◆ Source passage:
Krishna, however, sought to cool the tempers in India, saying the matter related to only '12 to 18 students' out of 108,000 Indian students studying in the US.

'Well, let us understand one thing. There are about 1.8 lakh Indian students in the United States of America. And we are now talking about these 12 or 18 students who have been subjected to this treatment,' Krishna said when asked about the tagging of Indian students.

'I would appeal to the people of the country, and to the media in particular, that we should look at it in the larger perspective of these one lakh and odd Indian students who are pursuing their studies in various universities,' he said.

Some 1,555 students of Tri-Valley University, 90 percent of them from India and mostly from Andhra Pradesh, face the prospect of deportation following the closure of the Pleasanton-based university on charges of selling student visas.

Earlier, Krishna strongly condemned the radio tagging of Indian students. The practice was 'inhuman', he said and demanded that the US government 'initiate severe action against those officials responsible for this inhuman act'.

'Indian students are not criminals. The radio collars should immediately be removed,' Krishna said in Bangalore Sunday.

The US has, however, vigorously defended the radio tagging of Indian students, saying the practice was a 'standard procedure' for a variety of investigations.

'Use of ankle monitors is widespread across the United States and standard procedure for a variety of investigations, and does not necessarily imply guilt or suspicion of criminal activity,' the US embassy here said in a statement Monday.

◆ Supplied records:

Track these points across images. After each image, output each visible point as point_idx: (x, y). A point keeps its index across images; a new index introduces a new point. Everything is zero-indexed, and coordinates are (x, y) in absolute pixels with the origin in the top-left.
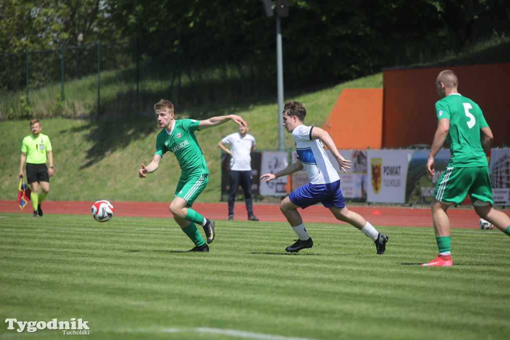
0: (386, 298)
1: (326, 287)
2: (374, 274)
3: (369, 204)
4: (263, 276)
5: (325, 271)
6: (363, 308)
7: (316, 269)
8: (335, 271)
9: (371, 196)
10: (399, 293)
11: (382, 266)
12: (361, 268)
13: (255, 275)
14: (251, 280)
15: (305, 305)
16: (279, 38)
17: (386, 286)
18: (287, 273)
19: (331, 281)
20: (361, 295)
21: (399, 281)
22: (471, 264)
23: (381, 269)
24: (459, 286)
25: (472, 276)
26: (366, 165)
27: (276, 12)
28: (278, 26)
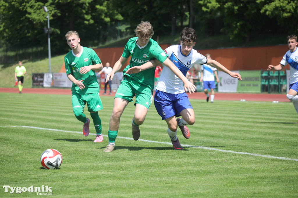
1: (61, 114)
4: (43, 110)
5: (62, 109)
8: (65, 109)
13: (41, 110)
14: (40, 112)
15: (55, 119)
16: (49, 40)
18: (50, 110)
19: (63, 112)
27: (48, 32)
28: (49, 36)
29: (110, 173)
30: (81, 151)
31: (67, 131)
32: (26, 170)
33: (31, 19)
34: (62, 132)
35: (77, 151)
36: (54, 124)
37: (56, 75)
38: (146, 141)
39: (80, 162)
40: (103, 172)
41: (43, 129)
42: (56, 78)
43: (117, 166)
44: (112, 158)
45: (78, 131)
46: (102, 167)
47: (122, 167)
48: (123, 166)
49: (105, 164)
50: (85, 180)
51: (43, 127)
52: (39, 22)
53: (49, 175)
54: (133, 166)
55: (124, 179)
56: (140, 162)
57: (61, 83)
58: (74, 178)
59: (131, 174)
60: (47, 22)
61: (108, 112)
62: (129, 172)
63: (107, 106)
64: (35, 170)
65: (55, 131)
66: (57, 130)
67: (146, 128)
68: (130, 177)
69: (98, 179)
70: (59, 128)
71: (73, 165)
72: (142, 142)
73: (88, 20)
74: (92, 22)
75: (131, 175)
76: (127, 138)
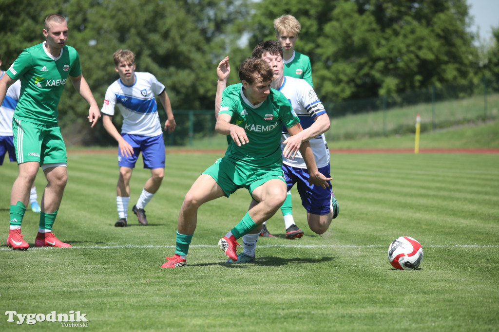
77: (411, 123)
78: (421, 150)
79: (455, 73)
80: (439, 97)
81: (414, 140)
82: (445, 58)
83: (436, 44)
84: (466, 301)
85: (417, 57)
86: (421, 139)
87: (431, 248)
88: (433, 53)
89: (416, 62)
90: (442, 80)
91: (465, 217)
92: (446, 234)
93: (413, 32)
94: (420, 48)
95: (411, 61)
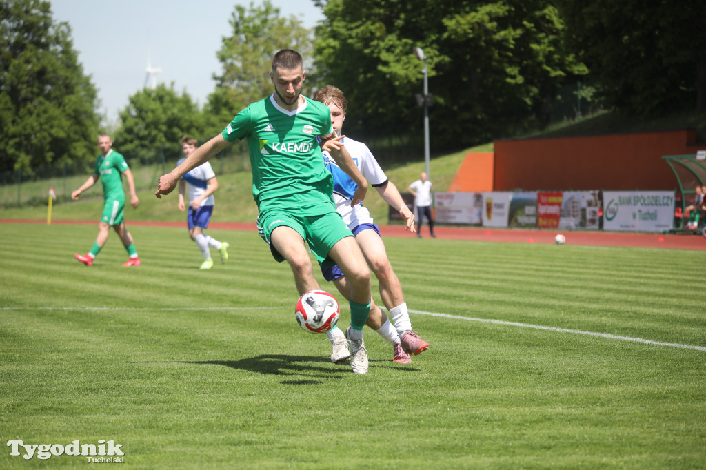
0: (496, 287)
1: (457, 280)
2: (488, 273)
3: (485, 227)
4: (416, 273)
5: (455, 270)
6: (481, 294)
7: (450, 269)
8: (462, 271)
9: (486, 222)
10: (504, 285)
11: (493, 267)
12: (480, 269)
13: (411, 272)
15: (443, 292)
16: (427, 121)
17: (495, 280)
18: (432, 271)
19: (460, 277)
20: (480, 286)
21: (504, 277)
22: (550, 266)
23: (491, 270)
24: (542, 280)
25: (550, 274)
26: (482, 202)
27: (424, 103)
28: (426, 111)
29: (573, 411)
30: (507, 362)
31: (472, 319)
32: (390, 402)
33: (388, 76)
34: (462, 320)
35: (497, 362)
36: (442, 302)
37: (440, 197)
38: (649, 342)
39: (504, 386)
40: (559, 410)
41: (420, 312)
42: (440, 204)
43: (587, 395)
44: (576, 377)
45: (495, 318)
46: (554, 398)
47: (599, 399)
48: (601, 396)
49: (562, 391)
50: (519, 424)
51: (418, 309)
52: (405, 81)
53: (439, 413)
54: (625, 396)
55: (607, 425)
56: (639, 388)
57: (452, 214)
58: (495, 420)
59: (621, 415)
60: (422, 81)
61: (559, 277)
62: (617, 410)
63: (555, 266)
64: (409, 402)
65: (446, 318)
66: (449, 316)
67: (646, 315)
68: (619, 421)
69: (547, 423)
70: (454, 312)
71: (490, 392)
72: (641, 344)
73: (514, 77)
74: (520, 80)
75: (622, 417)
76: (604, 335)
77: (44, 195)
78: (53, 221)
79: (84, 150)
80: (69, 172)
81: (46, 211)
82: (77, 137)
83: (66, 123)
84: (97, 359)
85: (50, 135)
86: (53, 211)
87: (64, 311)
88: (66, 132)
89: (49, 139)
90: (71, 156)
91: (95, 282)
92: (78, 297)
93: (45, 112)
94: (52, 127)
95: (44, 138)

◆ Work item:
Decide whether each statement agrees with the passage above on the radio tagging of Indian students, answering yes or no and quoting the deciding words of the passage. 1. Most of the Tri-Valley University students facing deportation are from India. 2. Krishna asked that the radio collars stay on the students until the investigation ended. 3. The US embassy said that wearing an ankle monitor implies suspicion of criminal activity.

◆ Response area:
1. Yes: "90 percent of them from India"
2. No: "The radio collars should immediately be removed"
3. No: "does not necessarily imply guilt or suspicion of criminal activity"